Just as striking, 81 percent of Republicans said the Democratic Party has been taken over by socialists, while 78 percent of Democrats said the Republican Party has been taken over by racists, according to an October PRRI poll.
More Republicans said white people face a lot of discrimination (57 percent) than they said Black people do (52 percent), and 85 percent of Republicans said they saw the Confederate flag as a symbol of Southern pride.
Perhaps Biden’s own experience with trauma can help all of us heal. He has said that he contemplated suicide after the death of his first wife and his daughter in a car accident, and he has publicly supported his son Hunter’s recovery from addiction – while helping so many other people over the decades overcome their own tragedies. Now he has been summoned to help America recover.
“My whole soul is in this, bringing America together, uniting our people,” he said on Wednesday. Skeptics have suggested that Biden is naïve in supposing that he can work with Republicans and bring the country together, and he acknowledged as much.

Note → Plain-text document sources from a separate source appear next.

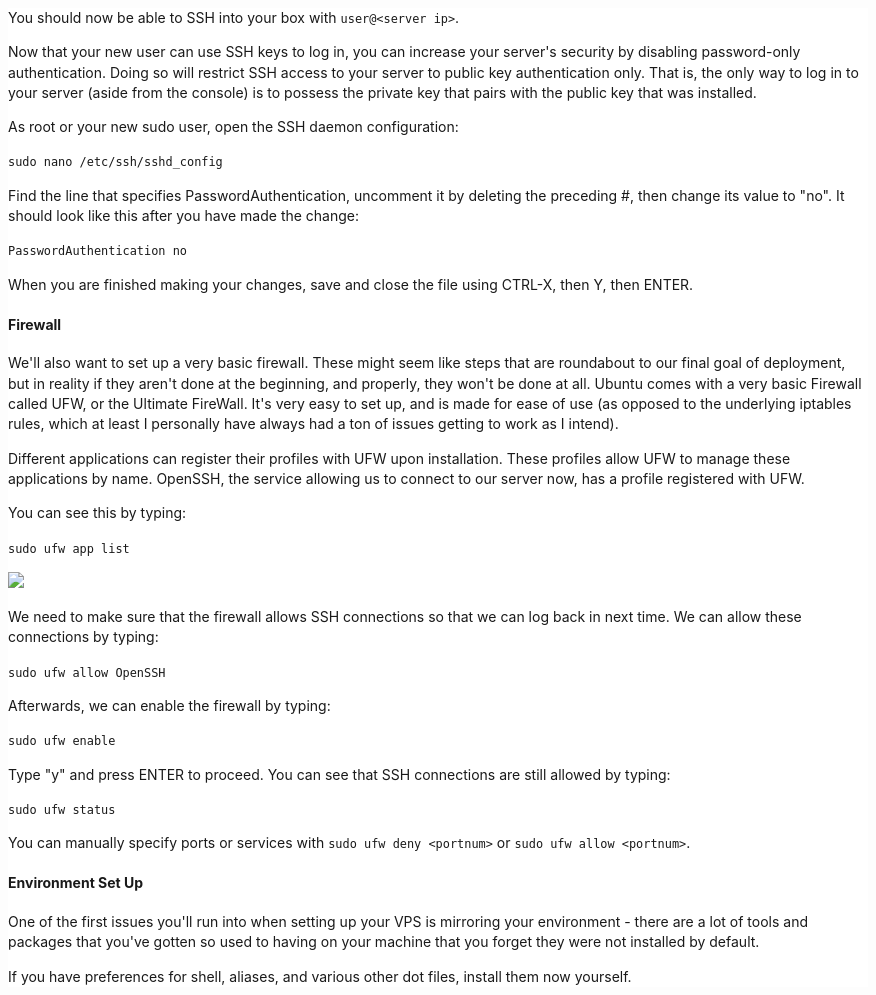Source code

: You should now be able to SSH into your box with `user@<server ip>`.

Now that your new user can use SSH keys to log in, you can increase your server's security by disabling password-only authentication. Doing so will restrict SSH access to your server to public key authentication only. That is, the only way to log in to your server (aside from the console) is to possess the private key that pairs with the public key that was installed.

As root or your new sudo user, open the SSH daemon configuration:

`sudo nano /etc/ssh/sshd_config`

Find the line that specifies PasswordAuthentication, uncomment it by deleting the preceding #, then change its value to "no". It should look like this after you have made the change:

`PasswordAuthentication no`

When you are finished making your changes, save and close the file using CTRL-X, then Y, then ENTER.

#### Firewall

We'll also want to set up a very basic firewall. These might seem like steps that are roundabout to our final goal of deployment, but in reality if they aren't done at the beginning, and properly, they won't be done at all. Ubuntu comes with a very basic Firewall called UFW, or the Ultimate FireWall. It's very easy to set up, and is made for ease of use (as opposed to the underlying iptables rules, which at least I personally have always had a ton of issues getting to work as I intend). 

Different applications can register their profiles with UFW upon installation. These profiles allow UFW to manage these applications by name. OpenSSH, the service allowing us to connect to our server now, has a profile registered with UFW.

You can see this by typing:

`sudo ufw app list`

<img src="https://i.imgur.com/kgZehzR.png">

We need to make sure that the firewall allows SSH connections so that we can log back in next time. We can allow these connections by typing:

`sudo ufw allow OpenSSH`

Afterwards, we can enable the firewall by typing:

`sudo ufw enable`

Type "y" and press ENTER to proceed. You can see that SSH connections are still allowed by typing:

`sudo ufw status`

You can manually specify ports or services with `sudo ufw deny <portnum>` or `sudo ufw allow <portnum>`.

#### Environment Set Up

One of the first issues you'll run into when setting up your VPS is mirroring your environment - there are a lot of tools and packages that you've gotten so used to having on your machine that you forget they were not installed by default. 

If you have preferences for shell, aliases, and various other dot files, install them now yourself. 
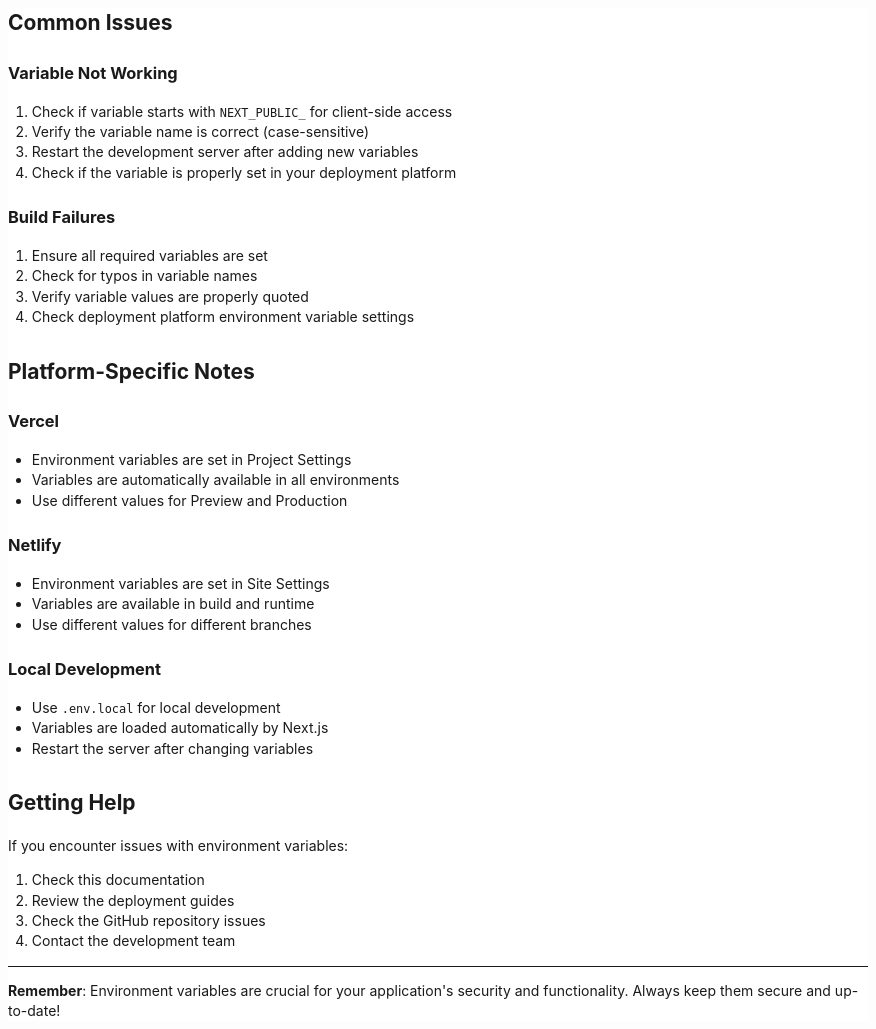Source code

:## Common Issues

### Variable Not Working
1. Check if variable starts with `NEXT_PUBLIC_` for client-side access
2. Verify the variable name is correct (case-sensitive)
3. Restart the development server after adding new variables
4. Check if the variable is properly set in your deployment platform

### Build Failures
1. Ensure all required variables are set
2. Check for typos in variable names
3. Verify variable values are properly quoted
4. Check deployment platform environment variable settings

## Platform-Specific Notes

### Vercel
- Environment variables are set in Project Settings
- Variables are automatically available in all environments
- Use different values for Preview and Production

### Netlify
- Environment variables are set in Site Settings
- Variables are available in build and runtime
- Use different values for different branches

### Local Development
- Use `.env.local` for local development
- Variables are loaded automatically by Next.js
- Restart the server after changing variables

## Getting Help

If you encounter issues with environment variables:

1. Check this documentation
2. Review the deployment guides
3. Check the GitHub repository issues
4. Contact the development team

---

**Remember**: Environment variables are crucial for your application's security and functionality. Always keep them secure and up-to-date!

“I know speaking of unity can sound to some like a foolish fantasy these days,” he said, but he added that enough Americans have always come through to carry our nation through crises – “and we can do that now.”

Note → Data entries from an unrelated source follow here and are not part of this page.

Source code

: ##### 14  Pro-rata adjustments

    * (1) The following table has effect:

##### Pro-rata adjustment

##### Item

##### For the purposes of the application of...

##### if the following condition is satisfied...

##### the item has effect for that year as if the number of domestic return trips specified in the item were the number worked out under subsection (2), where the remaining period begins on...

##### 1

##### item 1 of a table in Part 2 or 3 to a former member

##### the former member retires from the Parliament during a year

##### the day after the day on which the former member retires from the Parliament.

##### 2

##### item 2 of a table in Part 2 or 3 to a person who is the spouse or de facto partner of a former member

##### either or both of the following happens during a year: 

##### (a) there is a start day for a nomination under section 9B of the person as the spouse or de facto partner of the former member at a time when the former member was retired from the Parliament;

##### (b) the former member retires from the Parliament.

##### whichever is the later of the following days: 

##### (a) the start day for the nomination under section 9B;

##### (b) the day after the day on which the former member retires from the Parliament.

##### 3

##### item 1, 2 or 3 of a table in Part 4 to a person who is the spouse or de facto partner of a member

I think he and his aides also believe that even if he fails as a bridge builder, the outreach can woo doubters and prove his bona fides.
During the inauguration, friends were giddily emailing me from all over the world. “You have today a great day,” said a Pole. And from a Spaniard: “I believe the US has, more than any country in the world, the capacity to change for the better!” I think and hope that they’re right. Drew Faust, a historian and former president of Harvard University, said she has been asked many times in the last four years whether America has ever been so divided. In the past her answer was no, we weren’t yet waging war against each other – but now, after the Capitol insurrection, she’s rethinking.
“I think we’re approaching the kinds of fissures we saw in the years that led up to the Civil War,” she emailed me. “We also face circumstances that our predecessors did not. Social media provides a structural incentive to stoke division. Clicks reward conflict, not accuracy or truth.”
Yet she said she’s optimistic. “I am hopeful,” she said. “Hopeful that the last two weeks may have clarified what is at stake. Hopeful that the new administration may be able to find some common ground. Hopeful that people of goodwill may be able to recognize the risks we have flirted with and forge a different path.”
That, as Biden suggested, places a responsibility not just on him or on leading politicians but on all of us. He was blunt about the threat of “lies told for power and for profit,” after Sean Hannity on Fox News suggested that Democrats want to put Trump supporters in “re-education camps” and Maria Bartiromo on Fox Business claimed that Democrats put on MAGA gear to infiltrate the Capitol for the insurrection. But Biden added a gracious note appealing to our better angels, and I take it to heart and hope you do, too.
“We must end this uncivil war that pits red against blue, rural versus urban, conservative versus liberal,” he urged. “We can do this – if we open our souls instead of hardening our hearts.”
We’ve moved from “a time to kill” to “a time to heal.” And maybe someday we as a nation will be able to dance again.